Pour anticiper cette crise potentielle, la FAO souligne la nécessité de trouver des routes commerciales alternatives, de limiter les restrictions à l’exportation, de protéger l’aide humanitaire et de constituer des réserves pour faire face à la hausse des coûts de transport. Dans un communiqué, l’économiste en chef de la FAO, Maximo Torero, a déclaré : “Il est temps de réfléchir sérieusement aux moyens d’accroître la capacité d’absorption des pays et de renforcer leur résilience face à ce blocage, afin de minimiser les impacts potentiels.”

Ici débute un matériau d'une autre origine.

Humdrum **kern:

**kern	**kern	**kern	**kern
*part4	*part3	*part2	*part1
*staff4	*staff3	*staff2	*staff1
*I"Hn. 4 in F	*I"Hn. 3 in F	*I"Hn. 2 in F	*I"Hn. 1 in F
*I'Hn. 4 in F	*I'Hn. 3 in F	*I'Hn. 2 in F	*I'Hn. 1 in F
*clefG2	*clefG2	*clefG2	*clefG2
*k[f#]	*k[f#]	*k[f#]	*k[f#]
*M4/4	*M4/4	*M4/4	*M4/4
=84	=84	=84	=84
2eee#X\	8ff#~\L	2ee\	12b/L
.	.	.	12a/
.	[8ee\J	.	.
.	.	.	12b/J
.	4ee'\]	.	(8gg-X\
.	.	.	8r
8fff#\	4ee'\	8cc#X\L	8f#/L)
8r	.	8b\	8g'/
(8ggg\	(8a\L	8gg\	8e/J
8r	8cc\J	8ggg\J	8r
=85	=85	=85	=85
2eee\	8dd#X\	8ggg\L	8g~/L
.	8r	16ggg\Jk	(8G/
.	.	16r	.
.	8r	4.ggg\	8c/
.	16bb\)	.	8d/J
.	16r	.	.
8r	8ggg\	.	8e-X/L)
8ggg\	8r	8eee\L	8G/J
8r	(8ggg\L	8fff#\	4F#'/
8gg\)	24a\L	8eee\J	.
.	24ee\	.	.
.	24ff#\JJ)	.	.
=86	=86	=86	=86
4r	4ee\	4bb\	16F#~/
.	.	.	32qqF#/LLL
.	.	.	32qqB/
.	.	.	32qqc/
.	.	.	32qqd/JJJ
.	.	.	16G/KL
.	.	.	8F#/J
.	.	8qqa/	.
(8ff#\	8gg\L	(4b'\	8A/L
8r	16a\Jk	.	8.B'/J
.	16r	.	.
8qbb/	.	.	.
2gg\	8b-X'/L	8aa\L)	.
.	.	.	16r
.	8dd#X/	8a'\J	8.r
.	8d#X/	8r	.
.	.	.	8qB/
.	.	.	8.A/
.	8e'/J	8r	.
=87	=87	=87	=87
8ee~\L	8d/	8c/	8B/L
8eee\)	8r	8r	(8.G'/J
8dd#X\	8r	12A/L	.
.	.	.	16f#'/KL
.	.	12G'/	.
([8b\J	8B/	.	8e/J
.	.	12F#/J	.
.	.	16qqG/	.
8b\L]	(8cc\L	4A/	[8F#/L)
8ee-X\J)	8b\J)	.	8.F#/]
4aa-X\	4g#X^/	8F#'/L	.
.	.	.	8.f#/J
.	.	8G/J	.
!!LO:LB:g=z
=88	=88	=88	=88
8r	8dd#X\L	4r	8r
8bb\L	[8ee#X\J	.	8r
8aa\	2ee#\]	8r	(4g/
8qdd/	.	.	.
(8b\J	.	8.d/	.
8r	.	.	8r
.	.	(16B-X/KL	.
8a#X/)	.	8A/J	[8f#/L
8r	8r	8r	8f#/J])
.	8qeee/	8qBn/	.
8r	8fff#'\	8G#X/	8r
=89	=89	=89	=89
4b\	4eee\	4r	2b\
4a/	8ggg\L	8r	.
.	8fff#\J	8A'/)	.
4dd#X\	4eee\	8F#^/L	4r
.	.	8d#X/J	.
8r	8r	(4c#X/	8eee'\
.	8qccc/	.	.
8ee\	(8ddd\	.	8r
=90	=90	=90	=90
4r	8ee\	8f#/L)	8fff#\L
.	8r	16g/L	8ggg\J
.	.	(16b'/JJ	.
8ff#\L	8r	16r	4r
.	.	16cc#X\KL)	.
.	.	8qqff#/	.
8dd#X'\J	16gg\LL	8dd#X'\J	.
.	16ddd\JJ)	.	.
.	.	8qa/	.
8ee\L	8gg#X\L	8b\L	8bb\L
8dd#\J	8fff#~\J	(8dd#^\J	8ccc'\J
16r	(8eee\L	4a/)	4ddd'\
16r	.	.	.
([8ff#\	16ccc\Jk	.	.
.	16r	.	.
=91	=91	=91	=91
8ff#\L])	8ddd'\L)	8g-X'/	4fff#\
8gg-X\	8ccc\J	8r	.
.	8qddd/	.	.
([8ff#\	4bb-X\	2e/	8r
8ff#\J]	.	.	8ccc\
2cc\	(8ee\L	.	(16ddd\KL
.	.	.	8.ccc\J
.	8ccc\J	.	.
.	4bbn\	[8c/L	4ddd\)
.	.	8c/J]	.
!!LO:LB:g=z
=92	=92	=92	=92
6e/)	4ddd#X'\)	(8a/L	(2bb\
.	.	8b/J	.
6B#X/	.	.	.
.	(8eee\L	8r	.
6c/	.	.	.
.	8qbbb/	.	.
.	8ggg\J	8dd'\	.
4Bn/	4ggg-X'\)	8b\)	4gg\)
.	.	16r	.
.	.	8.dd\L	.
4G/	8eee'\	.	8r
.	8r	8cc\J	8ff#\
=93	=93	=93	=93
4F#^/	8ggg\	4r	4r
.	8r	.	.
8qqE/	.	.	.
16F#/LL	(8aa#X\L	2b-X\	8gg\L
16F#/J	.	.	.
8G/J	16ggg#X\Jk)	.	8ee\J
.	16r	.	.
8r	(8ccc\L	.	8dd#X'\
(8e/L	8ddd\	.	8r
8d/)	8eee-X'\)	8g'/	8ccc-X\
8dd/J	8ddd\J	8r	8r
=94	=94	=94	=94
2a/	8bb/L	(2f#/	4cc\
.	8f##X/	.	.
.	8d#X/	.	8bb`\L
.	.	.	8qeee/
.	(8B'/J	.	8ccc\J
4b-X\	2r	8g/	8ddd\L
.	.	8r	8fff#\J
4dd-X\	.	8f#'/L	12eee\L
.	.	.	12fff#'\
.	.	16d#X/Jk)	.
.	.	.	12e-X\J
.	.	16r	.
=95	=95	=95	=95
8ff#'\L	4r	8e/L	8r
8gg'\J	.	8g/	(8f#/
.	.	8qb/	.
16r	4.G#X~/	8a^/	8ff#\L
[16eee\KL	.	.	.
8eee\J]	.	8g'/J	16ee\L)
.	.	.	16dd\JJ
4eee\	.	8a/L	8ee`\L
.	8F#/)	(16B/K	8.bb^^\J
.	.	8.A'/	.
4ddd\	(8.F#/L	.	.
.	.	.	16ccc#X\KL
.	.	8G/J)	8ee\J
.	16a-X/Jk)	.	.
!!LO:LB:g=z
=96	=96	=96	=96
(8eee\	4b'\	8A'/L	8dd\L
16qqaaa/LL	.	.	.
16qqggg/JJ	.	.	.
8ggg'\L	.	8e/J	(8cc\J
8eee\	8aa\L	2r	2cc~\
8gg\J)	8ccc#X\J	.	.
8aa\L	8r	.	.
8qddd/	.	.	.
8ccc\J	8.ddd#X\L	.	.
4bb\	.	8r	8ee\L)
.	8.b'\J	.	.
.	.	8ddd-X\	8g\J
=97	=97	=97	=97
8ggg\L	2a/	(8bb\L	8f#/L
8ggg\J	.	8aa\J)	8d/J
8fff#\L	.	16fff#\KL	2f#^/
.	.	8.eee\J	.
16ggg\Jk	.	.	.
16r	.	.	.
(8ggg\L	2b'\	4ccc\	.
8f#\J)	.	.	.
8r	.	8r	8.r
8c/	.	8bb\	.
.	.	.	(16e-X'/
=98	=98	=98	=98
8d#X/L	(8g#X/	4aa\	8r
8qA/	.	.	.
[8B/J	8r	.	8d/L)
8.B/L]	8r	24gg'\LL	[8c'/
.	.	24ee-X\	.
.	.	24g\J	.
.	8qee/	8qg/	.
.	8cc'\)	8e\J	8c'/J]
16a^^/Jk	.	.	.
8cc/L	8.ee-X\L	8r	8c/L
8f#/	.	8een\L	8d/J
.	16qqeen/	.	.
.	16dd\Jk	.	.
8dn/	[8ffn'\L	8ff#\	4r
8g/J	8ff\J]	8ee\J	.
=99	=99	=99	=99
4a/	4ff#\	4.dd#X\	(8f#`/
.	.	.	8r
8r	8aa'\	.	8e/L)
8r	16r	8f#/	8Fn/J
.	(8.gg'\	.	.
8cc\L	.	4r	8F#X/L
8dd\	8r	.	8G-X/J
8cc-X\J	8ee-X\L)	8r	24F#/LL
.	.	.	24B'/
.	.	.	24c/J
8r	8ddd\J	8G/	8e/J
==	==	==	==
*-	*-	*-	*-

La FAO insiste sur l’importance d’interventions proactives de la part des gouvernements, des organisations financières internationales, du secteur privé, des agences des Nations Unies et d’autres centres de recherche pour aider les pays à mieux faire face à la situation actuelle. Selon l’organisation, la fenêtre d’opportunité pour une action préventive “se referme rapidement”, et les décisions prises maintenant concernant l’utilisation des engrais, les importations, le financement et le choix des cultures seront déterminantes dans les mois à venir.
L’impact de cette situation est déjà palpable, avec une augmentation de l’indice des prix alimentaires pour le troisième mois consécutif en avril, en raison de la flambée des coûts de l’énergie et des perturbations liées aux conflits au Moyen-Orient. La FAO a averti que le choc se déploie par étapes : d’abord l’énergie, puis les engrais, les semences, la baisse des rendements, la hausse des prix des matières premières, et enfin l’inflation alimentaire.
Pour atténuer ces effets, la FAO recommande de se tourner vers des voies terrestres et maritimes alternatives, notamment via l’est de la péninsule arabique, l’ouest de l’Arabie Saoudite et la mer Rouge. Toutefois, ces voies disposent d’une capacité limitée, rendant crucial d’éviter les restrictions à l’exportation imposées par les principaux producteurs.